L'exercice de défense auquel s'est livré François Fillon lundi soir n'a pas convaincu tout le monde. Sans surprise, ses adversaires politiques n'ont pas vraiment apprécié une conférence de presse jugée semblable à "un numéro droit dans ses bottes" (ça, c'est Benoît Hamon), "d'un cynisme absolu" (Yannick Jadot) ou inaboutie. Mais certains ont aussi rebondi sur les propos du vainqueur de la primaire de la droite pour contre-contre-attaquer. Car l'opération transparence de François Fillon l'a aussi amené à détailler les clients de sa société de conseil, "2F Conseil". Et tout cela manque de transparence, selon plusieurs responsables politiques.

Pas de clients russes. François Fillon a pourtant tenté d'être exhaustif sur le sujet. "J'ai donné des conférences dans de nombreux pays et j'ai conseillé des entreprises", a-t-il expliqué. Déjà attaqué par le passé pour des conférences données en Russie, le vainqueur de la primaire de la droite, qui ne cache pas sa volonté de renouer avec Vladimir Poutine sur le dossier syrien, a affirmé que "la liste de [ses] clients ne comprend aucune entreprise russe, ni le gouvernement russe, ni aucun organisme de ce pays". "Toutes les conférences que j'ai données en Russie l'ont été à titre gratuit." Mais c'est plutôt du côté des clients français que cela coince. "Parmi [eux], il y a l'assureur AXA, la société Fimalac et la banque ODDO", a détaillé François Fillon.

Jadot soupçonne un conflit d'intérêt avec AXA. Or, au moins deux de ces groupes soulèvent des questions. La compagnie AXA était en effet dirigée, jusqu'à l'année dernière, par Henri de Castries. Le même Henri de Castries qui a annoncé publiquement, le mois dernier, qu'il soutenait François Fillon à la présidentielle. Or, pour Yannick Jadot, candidat Europe Ecologie-Les Verts à la présidentielle, comme pour Florian Philippot, responsable FN, il existe un risque de conflit d'intérêts. "Axa reconnaît que François Fillon a travaillé comme conseil sur une directive européenne touchant à la question de la santé", a détaillé le premier mardi matin sur Europe 1. Entre 2012 et 2014, en effet, le député de Paris a aidé le groupe dans ses négociations sur la directive Solvabilité 2, qui porte sur le régime prudentiel des assurances et des groupes de protection sociale. C'est ce qu'Axa a confirmé à L'Argus de l'assurance.

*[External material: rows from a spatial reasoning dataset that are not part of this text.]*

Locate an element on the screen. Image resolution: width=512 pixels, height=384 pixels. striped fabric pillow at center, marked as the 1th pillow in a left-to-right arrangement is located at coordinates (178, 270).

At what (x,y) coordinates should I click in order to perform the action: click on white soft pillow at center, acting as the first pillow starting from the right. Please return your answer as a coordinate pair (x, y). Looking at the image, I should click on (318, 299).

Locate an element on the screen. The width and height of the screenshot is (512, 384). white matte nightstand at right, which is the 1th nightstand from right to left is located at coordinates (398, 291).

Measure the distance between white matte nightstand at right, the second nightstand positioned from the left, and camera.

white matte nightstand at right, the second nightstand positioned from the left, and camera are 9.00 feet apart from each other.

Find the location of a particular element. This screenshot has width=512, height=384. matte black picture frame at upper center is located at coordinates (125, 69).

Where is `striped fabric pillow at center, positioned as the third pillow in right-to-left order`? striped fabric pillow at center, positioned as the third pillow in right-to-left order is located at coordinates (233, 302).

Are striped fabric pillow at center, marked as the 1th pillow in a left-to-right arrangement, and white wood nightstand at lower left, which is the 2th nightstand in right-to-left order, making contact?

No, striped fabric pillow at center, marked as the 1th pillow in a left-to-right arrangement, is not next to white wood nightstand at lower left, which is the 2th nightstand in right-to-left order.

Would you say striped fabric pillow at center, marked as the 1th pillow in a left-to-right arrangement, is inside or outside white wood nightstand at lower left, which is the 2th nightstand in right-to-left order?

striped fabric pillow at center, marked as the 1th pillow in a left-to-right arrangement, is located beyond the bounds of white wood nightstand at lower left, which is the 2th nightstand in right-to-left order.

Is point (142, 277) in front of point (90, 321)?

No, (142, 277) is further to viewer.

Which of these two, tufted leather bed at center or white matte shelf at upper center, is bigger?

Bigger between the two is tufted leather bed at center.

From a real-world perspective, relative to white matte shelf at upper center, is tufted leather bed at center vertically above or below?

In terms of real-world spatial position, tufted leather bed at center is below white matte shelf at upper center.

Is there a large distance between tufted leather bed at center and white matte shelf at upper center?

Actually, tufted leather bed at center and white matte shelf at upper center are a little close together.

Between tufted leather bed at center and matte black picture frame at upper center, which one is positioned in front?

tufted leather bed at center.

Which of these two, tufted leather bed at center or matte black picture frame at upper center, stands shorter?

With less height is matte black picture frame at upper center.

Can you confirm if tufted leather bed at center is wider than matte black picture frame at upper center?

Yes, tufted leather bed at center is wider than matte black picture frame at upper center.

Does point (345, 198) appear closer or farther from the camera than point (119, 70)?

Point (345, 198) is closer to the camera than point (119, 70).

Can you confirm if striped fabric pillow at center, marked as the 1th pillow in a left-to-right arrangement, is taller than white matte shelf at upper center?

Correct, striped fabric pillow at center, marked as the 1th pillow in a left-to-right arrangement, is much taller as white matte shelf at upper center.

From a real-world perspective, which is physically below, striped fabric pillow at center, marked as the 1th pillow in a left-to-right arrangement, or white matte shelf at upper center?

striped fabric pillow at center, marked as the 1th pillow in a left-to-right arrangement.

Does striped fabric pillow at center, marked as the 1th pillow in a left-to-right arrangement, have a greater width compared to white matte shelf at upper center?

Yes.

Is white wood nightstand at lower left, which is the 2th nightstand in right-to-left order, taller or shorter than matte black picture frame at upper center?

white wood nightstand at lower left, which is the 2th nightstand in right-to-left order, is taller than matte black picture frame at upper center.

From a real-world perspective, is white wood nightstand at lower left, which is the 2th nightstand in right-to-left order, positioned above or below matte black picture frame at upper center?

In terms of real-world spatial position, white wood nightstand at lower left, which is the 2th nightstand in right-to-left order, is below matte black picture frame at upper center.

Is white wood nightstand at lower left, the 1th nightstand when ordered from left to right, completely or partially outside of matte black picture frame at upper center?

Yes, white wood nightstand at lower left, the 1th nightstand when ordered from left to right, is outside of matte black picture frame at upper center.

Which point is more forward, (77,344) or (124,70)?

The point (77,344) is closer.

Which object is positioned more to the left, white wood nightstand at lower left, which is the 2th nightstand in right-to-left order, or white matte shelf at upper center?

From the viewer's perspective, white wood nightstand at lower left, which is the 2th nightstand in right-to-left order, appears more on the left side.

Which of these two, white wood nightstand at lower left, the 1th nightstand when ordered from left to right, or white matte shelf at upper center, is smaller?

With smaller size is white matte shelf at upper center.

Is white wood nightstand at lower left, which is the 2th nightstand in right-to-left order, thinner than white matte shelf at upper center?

Cette directive européenne, entrée en vigueur le 1er janvier 2016, a été traduite dans le droit français dès 2015. Autrement dit, François Fillon aurait, alors qu'il était député, influé sur une directive européenne via sa société de conseil. "Quand on est législateur, on ne peut pas intervenir comme lobby", s'est agacé Yannick Jadot. "C'est en dehors des clous."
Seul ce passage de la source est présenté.